Estudiamos con cuidado la teoría consensualista de la pena elaborada por el
propio Nino -una teoría enmarcada por principios básicos de justicia- y con
ella empezamos a imaginar cuáles eran las formas de reproche que correspondían
para quienes había actuado en violación grave de los derechos de los demás.
Fueron este tipo de lecturas las que nos ayudaron a pensar y concebir el
derecho como un medio por el cual aún el más poderoso podía verse en la
obligación de sentarse en el banquillo de los acusados, como uno más, como
cualquiera de todos nosotros.
Y finalmente, y sobre todo (al menos éste fue mi caso) estudiamos Ética
y derechos humanos, un libro que resumió como ninguno de sus otros
trabajos, lo mejor de las reflexiones de Nino sobre derecho, moral y política.

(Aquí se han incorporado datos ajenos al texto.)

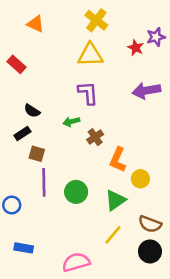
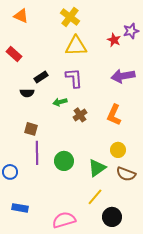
yellow cross: (96, 20) -> (70, 17), moved
orange triangle: (36, 24) -> (21, 16), moved
black semicircle: (32, 111) -> (27, 93), turned -32
black rectangle: (22, 133) -> (41, 77), moved
orange L-shape: (118, 160) -> (114, 115), moved
brown semicircle: (150, 224) -> (126, 174), moved
black circle: (150, 251) -> (112, 217), moved

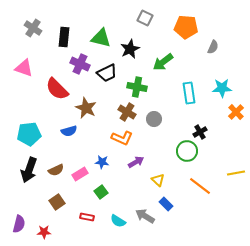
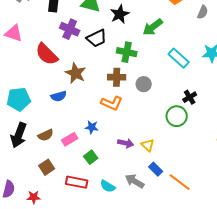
cyan rectangle: (189, 93) -> (179, 58), turned -40
brown cross: (127, 112) -> (117, 77), turned -30
purple arrow: (136, 162) -> (126, 143), moved, turned 42
orange line: (200, 186) -> (180, 182), moved
red rectangle: (87, 217) -> (77, 182), size x1.5

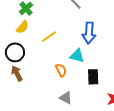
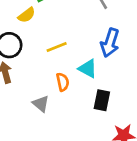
yellow line: (49, 37) -> (57, 47), moved
gray triangle: (66, 98) -> (41, 104), moved

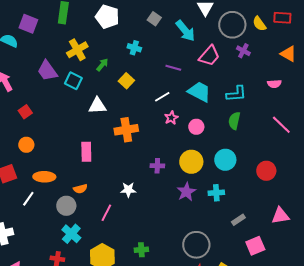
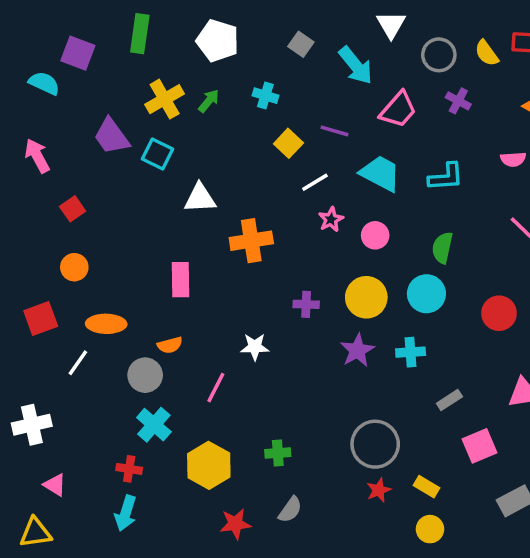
gray circle: (232, 25) -> (439, 55), size x0.7
green arrow: (102, 65) -> (209, 101), moved
yellow square: (126, 81) -> (288, 143), moved
green semicircle: (234, 121) -> (442, 248), moved

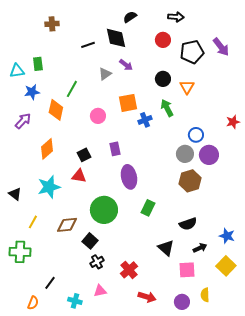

Escrita en torno al principio de la autonomía personal, esta obra nos proveyó
de defensas firmes contra las corrientes perfeccionistas y autoritarias tan
comunes en el mundo académico, tan habituales en la historia constitucional
latinoamericana, y tan propias de la vida política argentina. Desde entonces,
nunca volvimos a discutir de la misma manera temas como los vinculados con la
igualdad de género, los derechos de los homosexuales, o la defensa de las
minorías culturales.
Se trataba, en definitiva, de un cuerpo teórico robusto, consistente, con
partes que parecían articularse sólidamente unas con otras, piezas que
encajaban entre sí de modo casi perfecto. Porque defendíamos la igual dignidad
de las personas y la autonomía personal, rechazábamos el perfeccionismo moral y
el elitismo político. Desde allí montábamos una defensa particular de la
democracia, basada en la confianza sobre las capacidades de la ciudadanía y la
discusión pública. A la vez, la teoría democrática que propiciábamos demandaba
precondiciones sociales muy exigentes, que nos llevaban a pensar en teorías de
justicia distributiva también robustas.
4 comentarios:
Roberto:
Gracias por la información sobre Nino. Me parece que en la actualidad no tiene mucha presencia en los programas de Ética o de Filosofía política y por eso muchos no conocemos su importancia y su influencia.
Ramiro
Hermoso. Creo que donde esté, estará orgulloso de su discípulo y amigo, que continúa tan digna y admirablemente esa conducta de compromiso, rigurosidad y amor por su trabajo. No hay duda de que ese legado de intelectual público continúa en vos, y lo agradecemos tanto.
C.
Muy lindo el libro "la grieta" en el cual escribís. Interesante reflexionar sobre qué nos pasó institucionalmente desde el 2001 para acá.
Yo estoy estudiando derecho (recién en el primer año), y me compré algún libro de Nino. Lamentablemente los parciales no me dejan leer mucho "por placer/interés". Lo tengo pendiente, ya llegará el momento de profundizar en sus ideas. Sí he leído su debate con Zaffaroni y me pareció muy bueno (aunque a mí me atrae más leer a Zaffaroni).
Addenda: estaría bueno que pongas los signos de pregunta al principio además de al final, porque el castellano no se lee como el inglés. En inglés uno se da cuenta, ni bien comienza la oración, que es interrogativa y no afirmativa.